Edit the listing below by changing every "common name" to "vernacular name" and leaving all other text as it is.
=== Task material ===
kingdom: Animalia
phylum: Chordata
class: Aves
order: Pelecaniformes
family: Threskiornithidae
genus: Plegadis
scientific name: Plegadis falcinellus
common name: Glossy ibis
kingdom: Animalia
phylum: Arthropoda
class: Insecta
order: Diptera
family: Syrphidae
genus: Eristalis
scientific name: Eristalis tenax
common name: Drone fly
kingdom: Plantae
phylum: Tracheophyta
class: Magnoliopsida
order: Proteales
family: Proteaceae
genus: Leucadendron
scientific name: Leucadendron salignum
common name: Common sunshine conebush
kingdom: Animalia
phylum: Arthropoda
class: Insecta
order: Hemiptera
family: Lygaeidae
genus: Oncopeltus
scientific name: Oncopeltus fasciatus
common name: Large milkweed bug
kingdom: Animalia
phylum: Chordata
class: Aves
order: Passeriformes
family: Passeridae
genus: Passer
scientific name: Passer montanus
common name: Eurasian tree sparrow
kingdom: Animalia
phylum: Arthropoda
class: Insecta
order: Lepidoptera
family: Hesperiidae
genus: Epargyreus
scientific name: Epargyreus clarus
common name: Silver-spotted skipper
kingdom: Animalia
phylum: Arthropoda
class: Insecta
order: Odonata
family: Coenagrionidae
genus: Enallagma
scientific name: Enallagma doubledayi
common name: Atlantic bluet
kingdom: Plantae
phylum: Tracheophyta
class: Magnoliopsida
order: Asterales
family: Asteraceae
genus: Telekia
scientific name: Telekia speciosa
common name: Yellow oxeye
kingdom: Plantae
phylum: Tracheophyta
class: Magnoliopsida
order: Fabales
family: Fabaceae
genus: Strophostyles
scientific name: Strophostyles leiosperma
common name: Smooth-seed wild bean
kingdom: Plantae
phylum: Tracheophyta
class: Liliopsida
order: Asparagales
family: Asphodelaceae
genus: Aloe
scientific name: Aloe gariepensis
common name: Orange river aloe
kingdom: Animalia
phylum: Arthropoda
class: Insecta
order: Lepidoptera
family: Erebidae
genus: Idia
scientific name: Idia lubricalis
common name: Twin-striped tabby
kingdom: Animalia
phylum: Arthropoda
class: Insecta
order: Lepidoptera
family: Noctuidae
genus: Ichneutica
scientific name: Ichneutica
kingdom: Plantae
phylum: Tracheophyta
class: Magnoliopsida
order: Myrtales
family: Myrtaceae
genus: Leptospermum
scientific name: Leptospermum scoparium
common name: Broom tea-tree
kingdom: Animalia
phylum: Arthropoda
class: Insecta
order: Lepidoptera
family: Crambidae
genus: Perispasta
===
## Task answer
kingdom: Animalia
phylum: Chordata
class: Aves
order: Pelecaniformes
family: Threskiornithidae
genus: Plegadis
scientific name: Plegadis falcinellus
vernacular name: Glossy ibis
kingdom: Animalia
phylum: Arthropoda
class: Insecta
order: Diptera
family: Syrphidae
genus: Eristalis
scientific name: Eristalis tenax
vernacular name: Drone fly
kingdom: Plantae
phylum: Tracheophyta
class: Magnoliopsida
order: Proteales
family: Proteaceae
genus: Leucadendron
scientific name: Leucadendron salignum
vernacular name: Common sunshine conebush
kingdom: Animalia
phylum: Arthropoda
class: Insecta
order: Hemiptera
family: Lygaeidae
genus: Oncopeltus
scientific name: Oncopeltus fasciatus
vernacular name: Large milkweed bug
kingdom: Animalia
phylum: Chordata
class: Aves
order: Passeriformes
family: Passeridae
genus: Passer
scientific name: Passer montanus
vernacular name: Eurasian tree sparrow
kingdom: Animalia
phylum: Arthropoda
class: Insecta
order: Lepidoptera
family: Hesperiidae
genus: Epargyreus
scientific name: Epargyreus clarus
vernacular name: Silver-spotted skipper
kingdom: Animalia
phylum: Arthropoda
class: Insecta
order: Odonata
family: Coenagrionidae
genus: Enallagma
scientific name: Enallagma doubledayi
vernacular name: Atlantic bluet
kingdom: Plantae
phylum: Tracheophyta
class: Magnoliopsida
order: Asterales
family: Asteraceae
genus: Telekia
scientific name: Telekia speciosa
vernacular name: Yellow oxeye
kingdom: Plantae
phylum: Tracheophyta
class: Magnoliopsida
order: Fabales
family: Fabaceae
genus: Strophostyles
scientific name: Strophostyles leiosperma
vernacular name: Smooth-seed wild bean
kingdom: Plantae
phylum: Tracheophyta
class: Liliopsida
order: Asparagales
family: Asphodelaceae
genus: Aloe
scientific name: Aloe gariepensis
vernacular name: Orange river aloe
kingdom: Animalia
phylum: Arthropoda
class: Insecta
order: Lepidoptera
family: Erebidae
genus: Idia
scientific name: Idia lubricalis
vernacular name: Twin-striped tabby
kingdom: Animalia
phylum: Arthropoda
class: Insecta
order: Lepidoptera
family: Noctuidae
genus: Ichneutica
scientific name: Ichneutica
kingdom: Plantae
phylum: Tracheophyta
class: Magnoliopsida
order: Myrtales
family: Myrtaceae
genus: Leptospermum
scientific name: Leptospermum scoparium
vernacular name: Broom tea-tree
kingdom: Animalia
phylum: Arthropoda
class: Insecta
order: Lepidoptera
family: Crambidae
genus: Perispasta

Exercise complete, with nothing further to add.